N° 737 | Le 20 janvier 2005 | Jacques Trémintin | Critiques de livres (accès libre)
Si l’on s’en tient aux constats des services de police, 92 % des jeunes délinquants ont subi des maltraitances dans leur enfance. Y aurait-il donc une fatalité qui mènerait au crime par un mécanisme d’identification à l’agresseur ? Si l’on se tourne vers les éducateurs, on apprend que 74 % des jeunes qu’ils suivent évoluent positivement et réussissent leur vie. Tout n’est donc pas joué d’avance. Le processus de résilience consiste justement dans le refus de se soumettre aux discours qui prophétisent le malheur.
Boris Cyrulnik consacre son dernier ouvrage à tous les facteurs qui peuvent contribuer à modifier une destinée. L’enfant, explique-t-il, est baigné dans une bulle sensorielle de gestes, de sourires et de musiques verbales qui constituent pour lui une enveloppe de signifiants à travers laquelle il se construit. Elle peut lui procurer un attachement sécure favorable à un développement qui soit équilibré et épanoui. Bien sûr, la stimulation saine du cerveau doit éviter la sécurité totale qui engourdit la vie émotionnelle tout autant que l’excès de stress qui, en atrophiant les circuits de l’émotion et de la mémoire, paralyse la vie psychique. Mais le plus déstructurant est quand même cet attachement désorganisé provoquant la détresse à la moindre information nouvelle. Plus les cultures et systèmes familiaux favorisent les poly-attachements, plus ils multiplient les occasions de rencontrer des liens sécurisants. Ces multiples sources laissent des empreintes mnésiques qui pourront toujours être activées au moment adéquat.

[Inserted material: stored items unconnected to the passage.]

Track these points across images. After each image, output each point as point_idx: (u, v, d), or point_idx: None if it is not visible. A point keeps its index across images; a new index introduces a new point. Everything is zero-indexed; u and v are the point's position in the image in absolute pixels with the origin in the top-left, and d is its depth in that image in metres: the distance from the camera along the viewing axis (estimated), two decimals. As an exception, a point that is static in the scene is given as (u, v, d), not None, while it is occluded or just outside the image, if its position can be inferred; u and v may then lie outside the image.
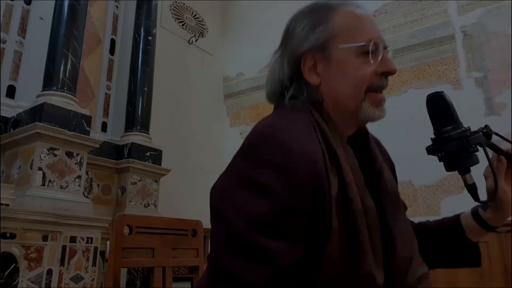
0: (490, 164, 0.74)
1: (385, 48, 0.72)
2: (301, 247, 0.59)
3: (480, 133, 0.72)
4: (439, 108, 0.73)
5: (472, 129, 0.72)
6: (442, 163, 0.73)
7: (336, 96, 0.71)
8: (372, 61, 0.69)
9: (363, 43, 0.69)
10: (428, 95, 0.75)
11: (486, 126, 0.74)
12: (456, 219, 0.82)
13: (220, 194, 0.64)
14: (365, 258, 0.62)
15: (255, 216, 0.58)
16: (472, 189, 0.74)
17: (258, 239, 0.57)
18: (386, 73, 0.71)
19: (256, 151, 0.62)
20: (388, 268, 0.67)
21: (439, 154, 0.73)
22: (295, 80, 0.74)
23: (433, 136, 0.75)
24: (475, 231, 0.80)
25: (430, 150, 0.74)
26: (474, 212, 0.80)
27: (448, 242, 0.81)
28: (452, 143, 0.70)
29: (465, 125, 0.72)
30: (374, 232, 0.65)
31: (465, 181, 0.73)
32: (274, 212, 0.58)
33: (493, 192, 0.74)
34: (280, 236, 0.58)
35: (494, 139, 0.76)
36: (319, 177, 0.60)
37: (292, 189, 0.58)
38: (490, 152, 0.76)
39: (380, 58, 0.70)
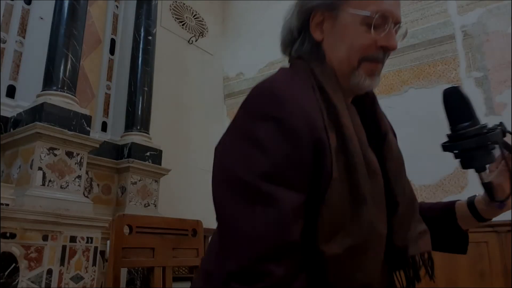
0: (507, 162, 0.73)
1: (396, 24, 0.73)
2: (304, 194, 0.60)
3: (499, 129, 0.70)
4: (456, 104, 0.72)
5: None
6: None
7: (332, 57, 0.73)
8: (372, 33, 0.70)
9: (368, 14, 0.69)
10: (444, 90, 0.73)
11: (501, 123, 0.72)
12: (450, 205, 0.83)
13: (223, 148, 0.66)
14: (366, 208, 0.63)
15: (257, 166, 0.59)
16: (488, 187, 0.73)
17: (261, 186, 0.58)
18: (385, 48, 0.71)
19: (255, 105, 0.64)
20: (390, 223, 0.68)
21: (456, 151, 0.72)
22: (302, 33, 0.76)
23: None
24: (466, 220, 0.80)
25: (446, 147, 0.73)
26: (470, 202, 0.80)
27: (438, 225, 0.82)
28: (471, 140, 0.69)
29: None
30: (376, 186, 0.66)
31: (481, 179, 0.73)
32: (275, 162, 0.59)
33: (501, 189, 0.73)
34: (282, 184, 0.59)
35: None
36: (317, 129, 0.62)
37: (291, 140, 0.60)
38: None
39: (385, 32, 0.70)
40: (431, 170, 2.75)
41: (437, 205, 0.86)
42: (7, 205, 1.96)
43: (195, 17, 4.17)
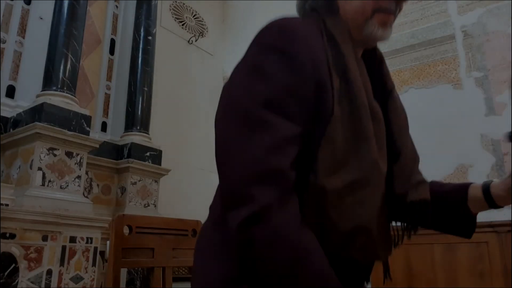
0: None
1: None
2: (301, 127, 0.62)
3: None
4: None
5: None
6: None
7: (346, 8, 0.74)
8: None
9: None
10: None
11: None
12: (464, 185, 0.82)
13: (230, 82, 0.68)
14: (368, 146, 0.65)
15: (258, 94, 0.61)
16: None
17: (260, 113, 0.60)
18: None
19: (265, 38, 0.66)
20: (392, 171, 0.71)
21: None
22: None
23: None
24: (478, 203, 0.79)
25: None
26: (485, 186, 0.79)
27: (447, 203, 0.81)
28: None
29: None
30: (379, 131, 0.68)
31: None
32: (276, 92, 0.61)
33: None
34: (280, 113, 0.61)
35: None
36: (319, 70, 0.64)
37: (295, 73, 0.62)
38: None
39: None
40: (431, 170, 2.74)
41: (450, 184, 0.86)
42: (7, 205, 1.95)
43: (195, 17, 4.16)
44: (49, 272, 1.99)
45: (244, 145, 0.60)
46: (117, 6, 3.36)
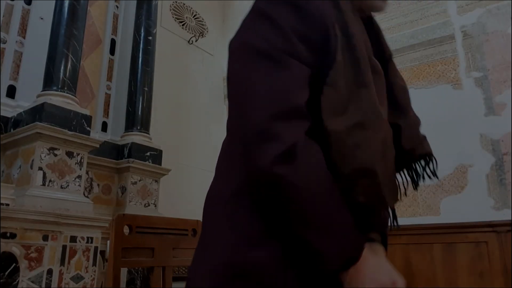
0: None
1: None
2: (309, 69, 0.64)
3: None
4: None
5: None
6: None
7: None
8: None
9: None
10: None
11: None
12: None
13: (239, 31, 0.72)
14: (368, 91, 0.66)
15: (271, 37, 0.64)
16: None
17: (274, 53, 0.63)
18: None
19: None
20: (399, 127, 0.75)
21: None
22: None
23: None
24: None
25: None
26: None
27: None
28: None
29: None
30: (379, 84, 0.70)
31: None
32: (288, 35, 0.63)
33: None
34: (293, 56, 0.63)
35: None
36: (326, 21, 0.66)
37: (304, 21, 0.64)
38: None
39: None
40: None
41: None
42: (7, 205, 1.96)
43: (195, 17, 4.17)
44: (50, 272, 2.00)
45: (265, 84, 0.61)
46: (117, 7, 3.36)
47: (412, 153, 0.77)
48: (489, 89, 2.79)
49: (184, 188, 3.46)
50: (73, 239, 2.11)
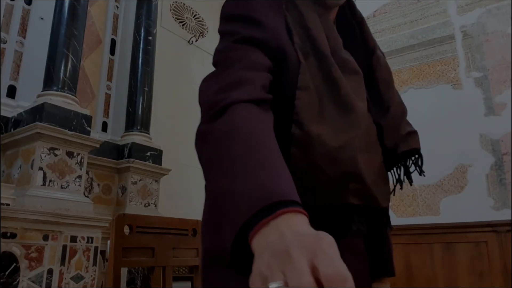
0: None
1: None
2: (271, 64, 0.65)
3: None
4: None
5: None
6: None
7: None
8: None
9: None
10: None
11: None
12: None
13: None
14: (339, 85, 0.66)
15: (235, 30, 0.68)
16: None
17: (235, 46, 0.67)
18: None
19: (224, 12, 0.75)
20: (381, 127, 0.75)
21: None
22: None
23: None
24: None
25: None
26: None
27: None
28: None
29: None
30: (356, 83, 0.70)
31: None
32: (246, 36, 0.66)
33: None
34: (253, 45, 0.66)
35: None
36: (279, 28, 0.68)
37: (257, 30, 0.66)
38: None
39: None
40: (430, 170, 2.75)
41: None
42: (8, 205, 1.96)
43: (195, 17, 4.17)
44: (50, 272, 2.00)
45: (219, 73, 0.64)
46: (117, 7, 3.36)
47: (395, 151, 0.76)
48: (489, 89, 2.79)
49: (184, 188, 3.47)
50: (73, 239, 2.12)
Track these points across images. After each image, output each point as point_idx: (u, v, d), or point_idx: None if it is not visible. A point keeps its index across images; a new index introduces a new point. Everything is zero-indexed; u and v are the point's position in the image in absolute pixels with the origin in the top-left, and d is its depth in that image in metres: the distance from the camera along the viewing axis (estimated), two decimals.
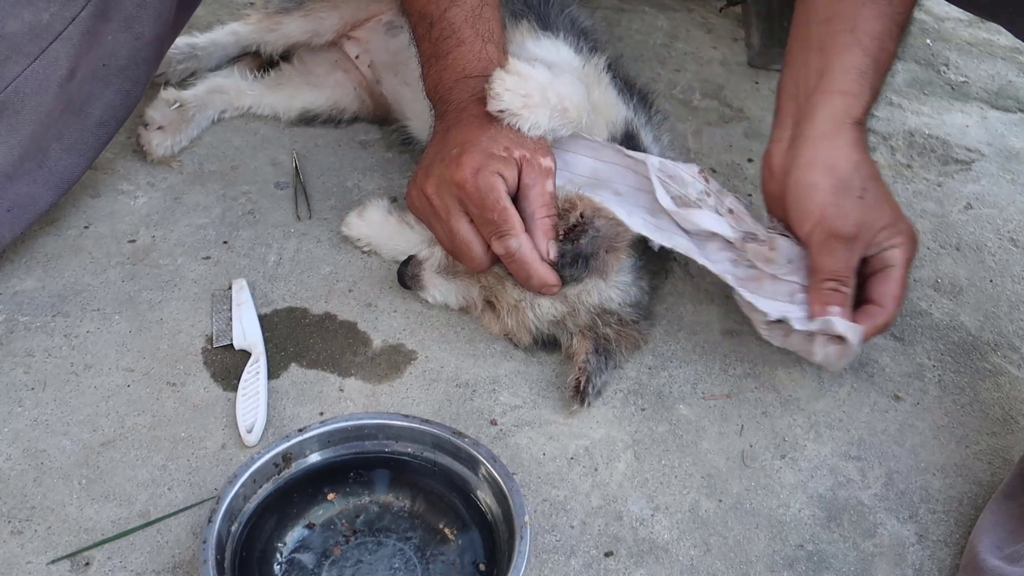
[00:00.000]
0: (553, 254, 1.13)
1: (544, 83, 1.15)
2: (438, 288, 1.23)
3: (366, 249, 1.35)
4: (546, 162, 1.15)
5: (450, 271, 1.22)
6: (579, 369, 1.15)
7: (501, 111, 1.13)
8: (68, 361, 1.17)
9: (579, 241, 1.13)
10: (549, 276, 1.14)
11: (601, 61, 1.30)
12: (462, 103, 1.18)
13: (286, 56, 1.61)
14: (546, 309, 1.16)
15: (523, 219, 1.13)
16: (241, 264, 1.33)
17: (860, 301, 1.14)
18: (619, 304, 1.18)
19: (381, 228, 1.33)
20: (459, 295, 1.23)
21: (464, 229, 1.14)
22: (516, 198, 1.14)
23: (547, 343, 1.22)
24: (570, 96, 1.17)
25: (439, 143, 1.18)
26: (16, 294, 1.26)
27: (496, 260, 1.15)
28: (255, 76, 1.59)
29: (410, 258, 1.24)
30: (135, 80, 1.29)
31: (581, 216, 1.14)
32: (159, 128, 1.47)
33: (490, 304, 1.21)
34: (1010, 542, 0.97)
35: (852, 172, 1.10)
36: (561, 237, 1.13)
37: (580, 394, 1.14)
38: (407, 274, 1.24)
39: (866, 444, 1.16)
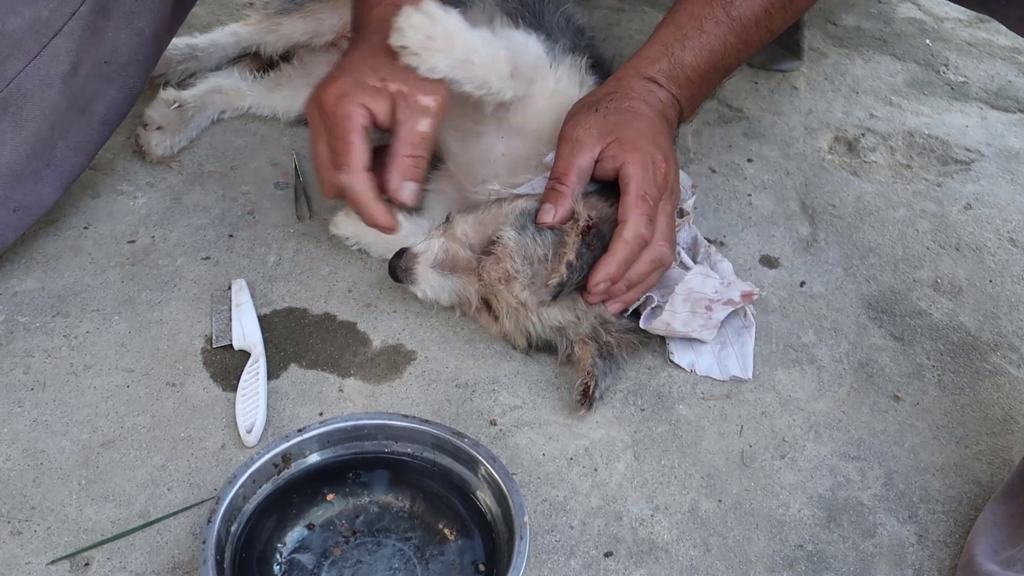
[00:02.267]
0: (407, 195, 1.11)
1: (452, 30, 1.11)
2: (431, 284, 1.19)
3: (355, 248, 1.35)
4: (426, 101, 1.11)
5: (447, 266, 1.18)
6: (587, 374, 1.14)
7: (402, 47, 1.09)
8: (68, 361, 1.17)
9: (595, 244, 1.11)
10: (382, 217, 1.12)
11: (581, 61, 1.29)
12: (373, 26, 1.17)
13: (286, 57, 1.61)
14: (552, 315, 1.15)
15: (391, 155, 1.11)
16: (241, 264, 1.33)
17: None
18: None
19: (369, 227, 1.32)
20: (453, 292, 1.20)
21: (321, 152, 1.12)
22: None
23: (541, 348, 1.21)
24: (480, 51, 1.14)
25: (339, 59, 1.18)
26: (16, 294, 1.26)
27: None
28: (255, 77, 1.59)
29: (403, 250, 1.19)
30: (137, 76, 1.29)
31: (590, 217, 1.12)
32: (158, 128, 1.47)
33: (487, 304, 1.19)
34: (1007, 545, 0.97)
35: (601, 97, 1.18)
36: (577, 239, 1.11)
37: (588, 399, 1.13)
38: (399, 266, 1.19)
39: (866, 444, 1.16)
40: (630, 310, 1.19)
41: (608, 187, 1.16)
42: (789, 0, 1.24)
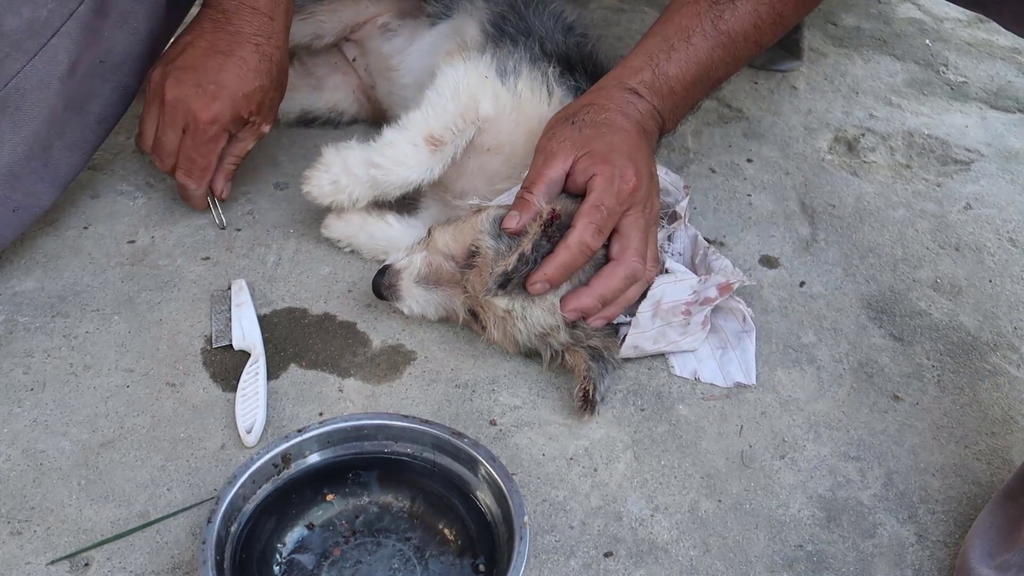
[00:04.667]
0: (226, 194, 1.36)
1: (345, 165, 1.25)
2: (416, 299, 1.19)
3: (347, 249, 1.35)
4: (265, 128, 1.34)
5: (431, 280, 1.18)
6: (584, 378, 1.14)
7: (327, 205, 1.27)
8: (67, 362, 1.17)
9: (556, 237, 1.10)
10: (199, 207, 1.38)
11: (547, 70, 1.27)
12: (244, 36, 1.26)
13: None
14: (536, 318, 1.13)
15: (219, 160, 1.33)
16: (240, 264, 1.33)
17: None
18: None
19: (360, 228, 1.32)
20: (439, 306, 1.20)
21: (170, 142, 1.28)
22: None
23: (533, 354, 1.20)
24: (360, 167, 1.24)
25: (207, 50, 1.26)
26: (16, 295, 1.26)
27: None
28: None
29: (386, 267, 1.20)
30: (132, 76, 1.29)
31: (554, 210, 1.10)
32: None
33: (474, 314, 1.18)
34: (1002, 549, 0.97)
35: (578, 109, 1.18)
36: (538, 230, 1.10)
37: (589, 403, 1.13)
38: (383, 284, 1.19)
39: (865, 444, 1.16)
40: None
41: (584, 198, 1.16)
42: (779, 15, 1.24)
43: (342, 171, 1.24)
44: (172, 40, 1.31)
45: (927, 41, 1.99)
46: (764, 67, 1.83)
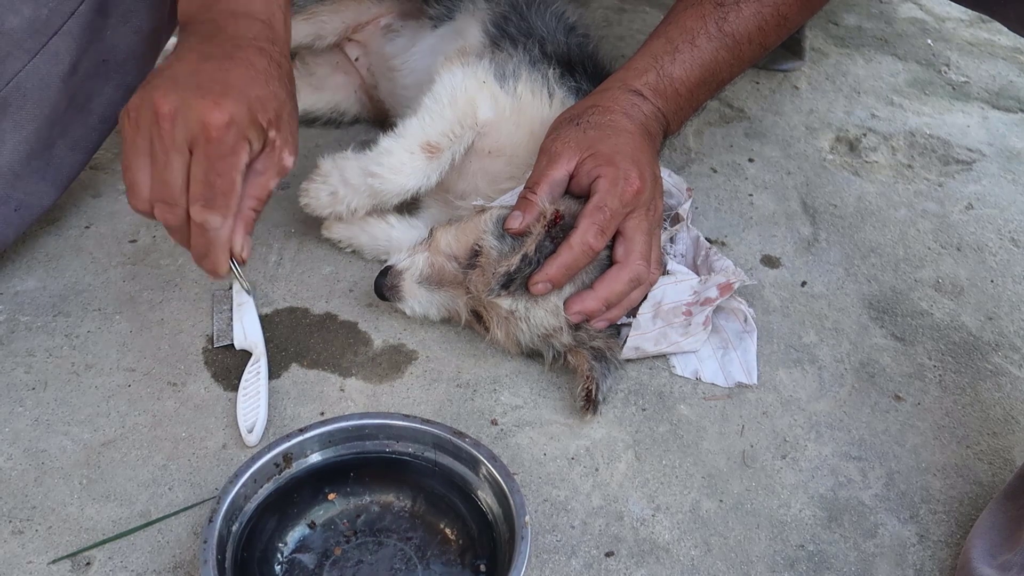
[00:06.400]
0: (247, 254, 1.04)
1: (342, 175, 1.24)
2: (418, 300, 1.19)
3: (348, 250, 1.35)
4: (288, 160, 1.04)
5: (433, 281, 1.18)
6: (587, 378, 1.14)
7: (326, 216, 1.27)
8: (69, 361, 1.18)
9: (559, 238, 1.11)
10: (224, 265, 1.02)
11: (547, 72, 1.27)
12: (246, 38, 1.03)
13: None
14: (539, 319, 1.14)
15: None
16: None
17: None
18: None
19: (361, 229, 1.32)
20: (441, 307, 1.20)
21: (176, 173, 0.96)
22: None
23: (535, 354, 1.20)
24: (357, 177, 1.22)
25: (199, 58, 0.99)
26: (17, 294, 1.26)
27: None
28: None
29: (388, 268, 1.20)
30: (135, 75, 1.29)
31: (557, 211, 1.11)
32: None
33: (477, 315, 1.18)
34: (1004, 549, 0.97)
35: (583, 111, 1.18)
36: (542, 231, 1.11)
37: (592, 403, 1.13)
38: (385, 285, 1.19)
39: (867, 444, 1.16)
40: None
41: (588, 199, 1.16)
42: (783, 17, 1.24)
43: (339, 182, 1.24)
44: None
45: (929, 41, 1.99)
46: (766, 67, 1.83)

Encore faut-il que ce poly-attachement soit stable et dynamisant et ne se limite pas à un groupe de bourdons qui vient et qui s’en va sans possibilité d’investissement continu. Le style affectif ainsi acquis va notablement marquer le sujet, sans pour autant le pétrifier. Il existe toujours une possibilité de remanier les apprentissages. Et c’est particulièrement le cas lors de la rencontre amoureuse qui peut tout autant déclencher un processus de résilience que délabrer un conjoint dont l’attachement semblait pourtant bien tissé. La conjugalité et sa flambée de désir peuvent tirer sur les bords d’une déchirure mal recousue. Comme elles peuvent contribuer à transformer le style affectif en permettant notamment la modification des représentations négatives de soi acquises au cours de l’enfance.
Autre facteur de résilience, l’entourage, la famille, le groupe qui, lorsqu’ils savent panser et intégrer le traumatisme, font en sorte de ne pas le laisser se développer. Car, tant que le trauma n’a pas de sens, on reste sidéré, hébété, stupide, embrouillé par un tourbillon d’informations contraires qui rend incapable de penser. C’est sa mise en récit qui permet de transmuter l’événement, en le plaçant hors de soi et en le situant dans le temps. Tous les tuteurs de résilience sont à portée de main, à condition que l’entourage ne les brise pas et que le sujet blessé ait acquis avant son malheur quelques ressources intimes qui lui permettent de s’en saisir.